Dublin's urban sprawl is being used within the European Union as 'Worst-case scenario' of urban planning. Bad planning lead to such areas as Ballymun in Dublin being demolished and rebuilt. This was bad planning of the surrounding area at the time which caused it to be isolated and cut off from Dublin and could have been easily avoided.
This has created a 'That won't work' attitude within Ireland. If designed properly Ballymun could have lead the way for us Irish to plan for the future of Dublin and not cause us to be used as a 'Worst-case scenario' instead we went on to build areas like Tallaght, Blanchardstown, Lucan and Clondalkin these areas of West Dublin are masses of housing estates spreading out into the countryside.
When first built most had little or no transport links to Dublin's City centre causing our urban sprawl to spiral out of control with the building of large retail parks and shopping centres and also causing cases like Tallaght once a small village in the Dublin countryside with a population of about 2,000 in the early 1970s, to now have a population of nearly 103,000 larger than that of Galway and Limerick Cities. Causing it to be the largest area of Population after the Dublin and Cork Cities. There is even now calls for Tallaght to be given City status now that really puts our urban sprawl problem into perspective.

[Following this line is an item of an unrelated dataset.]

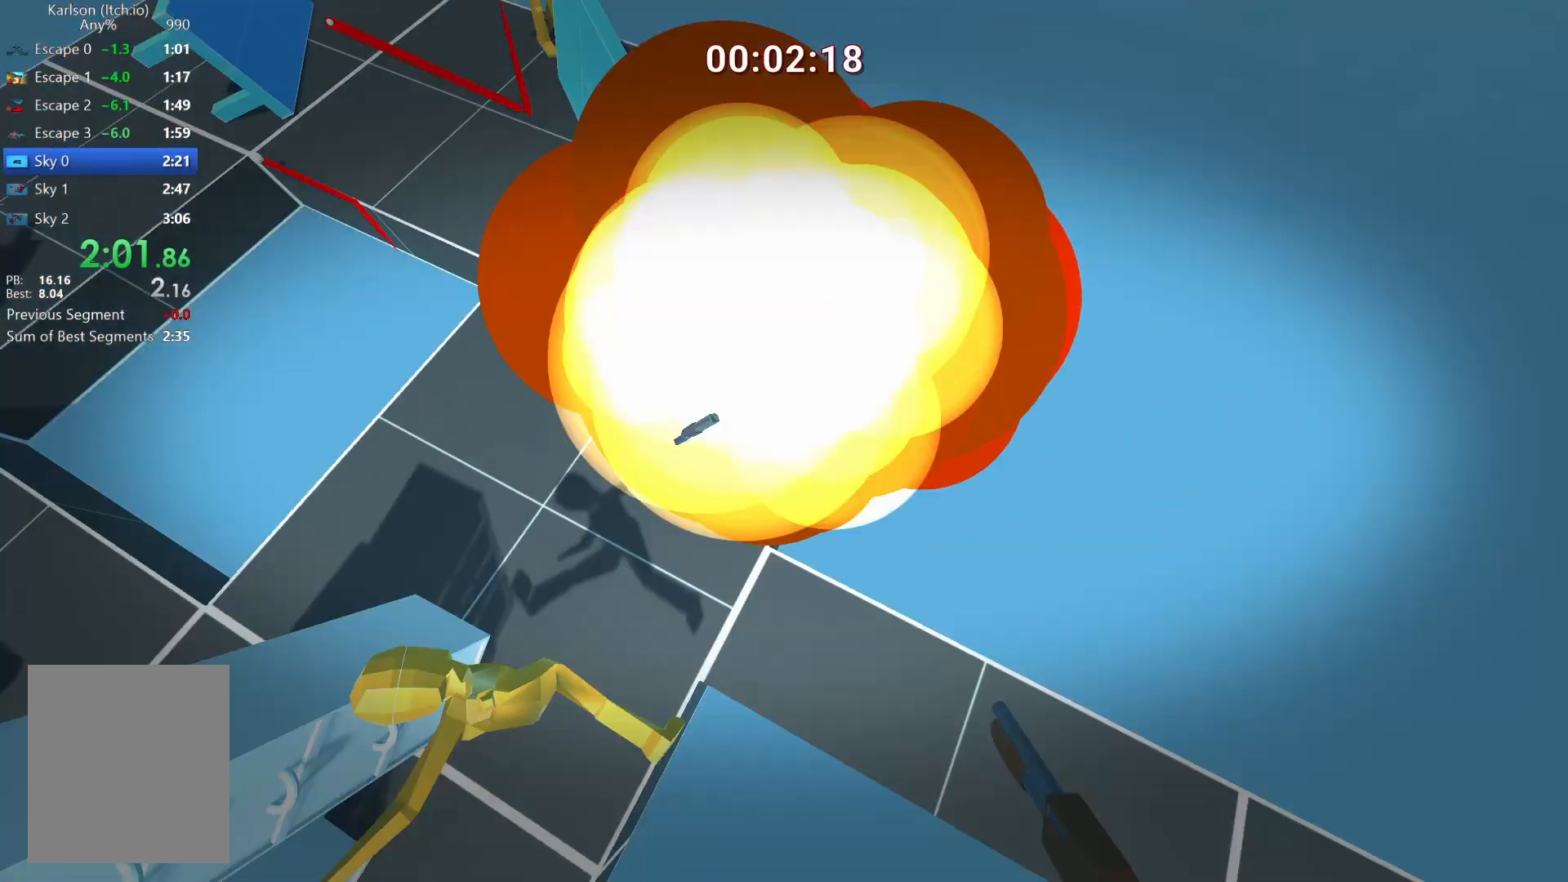
{"keys": ["a"], "mouse": [], "events": [[42, "mouse_left", "up"], [84, "a", "up"], [334, "space", "up"], [417, "a", "down"]]}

Tallaght Town Centre is beginning to look less like a suburb and more like a city.



1 comment:

  1. The figures of the population growth in Tallaght are an eye opener, the whole east coast of Ireland is slowly becoming 'Dublin'. I referred to it in my blog as a concrete tsunami, to put it lightly. Its a shame ballymun ended up as it did, mainly due to terrible spacial planning and broken promises, timing with the recession in the 80's and the influx of heroin, and with high unemployment and lack of infrastructure in ballymun it was inevitable it would fail.